Each ventilator that GM intends to make requires 419 major parts and there are “literally thousands of sub-components that go into those 419 parts, especially given the complexity of several of the individual part designs,” said company spokesperson Jeannine Ginivan.
“Within 72 hours of the project beginning, our teams were able to source 100 percent of the necessary parts. It was an unprecedented effort on the part of GM’s supplier partners. Everyone rallied around a common goal — every ventilator is a life,” Ginivan said.
About 70 percent of the parts to make ventilators are manufactured in the United States and about 80 percent in the North American region.
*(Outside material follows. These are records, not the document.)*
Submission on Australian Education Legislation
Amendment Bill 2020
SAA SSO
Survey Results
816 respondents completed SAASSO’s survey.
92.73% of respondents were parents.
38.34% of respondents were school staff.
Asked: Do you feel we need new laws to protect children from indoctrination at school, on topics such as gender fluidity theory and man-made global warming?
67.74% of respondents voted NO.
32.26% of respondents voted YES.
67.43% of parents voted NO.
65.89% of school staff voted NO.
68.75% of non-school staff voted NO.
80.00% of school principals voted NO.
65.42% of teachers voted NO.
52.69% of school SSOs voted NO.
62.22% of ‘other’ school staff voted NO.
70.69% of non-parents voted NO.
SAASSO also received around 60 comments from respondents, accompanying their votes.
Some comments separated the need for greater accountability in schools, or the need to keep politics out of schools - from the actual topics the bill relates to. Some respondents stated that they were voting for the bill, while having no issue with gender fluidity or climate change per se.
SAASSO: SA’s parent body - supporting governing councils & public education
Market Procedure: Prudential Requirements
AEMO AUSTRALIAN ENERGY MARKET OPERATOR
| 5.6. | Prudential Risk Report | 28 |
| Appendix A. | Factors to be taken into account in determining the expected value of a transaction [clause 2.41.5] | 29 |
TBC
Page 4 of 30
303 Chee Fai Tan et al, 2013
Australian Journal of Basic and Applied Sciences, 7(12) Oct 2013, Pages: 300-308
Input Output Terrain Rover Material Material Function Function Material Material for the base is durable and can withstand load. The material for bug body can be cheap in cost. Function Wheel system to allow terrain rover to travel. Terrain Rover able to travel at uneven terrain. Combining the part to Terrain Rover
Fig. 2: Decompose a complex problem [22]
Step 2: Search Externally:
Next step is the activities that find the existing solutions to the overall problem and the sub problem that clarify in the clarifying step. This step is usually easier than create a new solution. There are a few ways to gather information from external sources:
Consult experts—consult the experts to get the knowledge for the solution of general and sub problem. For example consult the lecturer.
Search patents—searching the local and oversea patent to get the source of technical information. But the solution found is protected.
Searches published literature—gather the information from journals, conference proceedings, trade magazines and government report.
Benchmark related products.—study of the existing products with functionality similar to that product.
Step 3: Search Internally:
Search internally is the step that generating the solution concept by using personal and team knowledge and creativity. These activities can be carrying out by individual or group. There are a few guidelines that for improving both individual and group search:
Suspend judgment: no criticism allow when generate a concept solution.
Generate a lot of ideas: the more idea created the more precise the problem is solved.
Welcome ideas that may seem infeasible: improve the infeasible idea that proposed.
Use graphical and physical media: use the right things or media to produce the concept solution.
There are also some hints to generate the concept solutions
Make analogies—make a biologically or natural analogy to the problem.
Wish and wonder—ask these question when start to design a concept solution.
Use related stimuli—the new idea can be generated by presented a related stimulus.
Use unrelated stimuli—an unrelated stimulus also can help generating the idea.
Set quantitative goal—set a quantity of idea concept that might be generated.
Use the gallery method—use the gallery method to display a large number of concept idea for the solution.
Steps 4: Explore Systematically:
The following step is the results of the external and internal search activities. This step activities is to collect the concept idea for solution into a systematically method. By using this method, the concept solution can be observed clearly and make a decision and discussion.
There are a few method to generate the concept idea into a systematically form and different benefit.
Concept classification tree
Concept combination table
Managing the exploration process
But another 20 percent need to be imported from countries that include France, Italy, South Korea, Thailand, U.K., Japan, China and Taiwan.
Regardless, GM expects its parts to arrive in time for mass production to begin in mid-April, Ginivan said.
Ford spokesperson Michael Levine said the company needs several more weeks because it does not yet have all the parts that it needs.
“We’re ramping up our own supply chain of parts to start producing the Model A-E ventilator by the end of this month,” Levine said.
The federal government is also working with the major health care equipment distributors to replenish depleted supplies and decide where they should be sent.
“We brought them all in, and we said we need to make informed decisions, and we are going to help make informed allocation decisions,” Polowczyk told reporters.
To accomplish that task, the senior logistics officer said he brought in a computer software tool the Defense Department had been using to manage a supply chain “for a very complex weapon system.” The companies’ supply chain information was put into a “data lake” that provides an overall picture of the situation, Polowczyk said.
“I can tell what product is coming in, what their orders are, what they’re filling, what they’re not filling, and see the volume in the supply chain, and understand what they’re doing down to the county level. We’re working to get it potentially down to the hospital level,” Polowczyk said.
He also defended the decision to distribute the supplies through those companies, rather than have the federal government hand out the goods.
“Look, these six distributors — six, seven — they have six to seven hundred warehouses. They have trucks to go to the hospital door every day. We’re bringing product in. They’re filling orders for hospitals, nursing homes like normal. I’m putting volume into that system,” Polowczyk said.
Doug Palmer contributed to this report.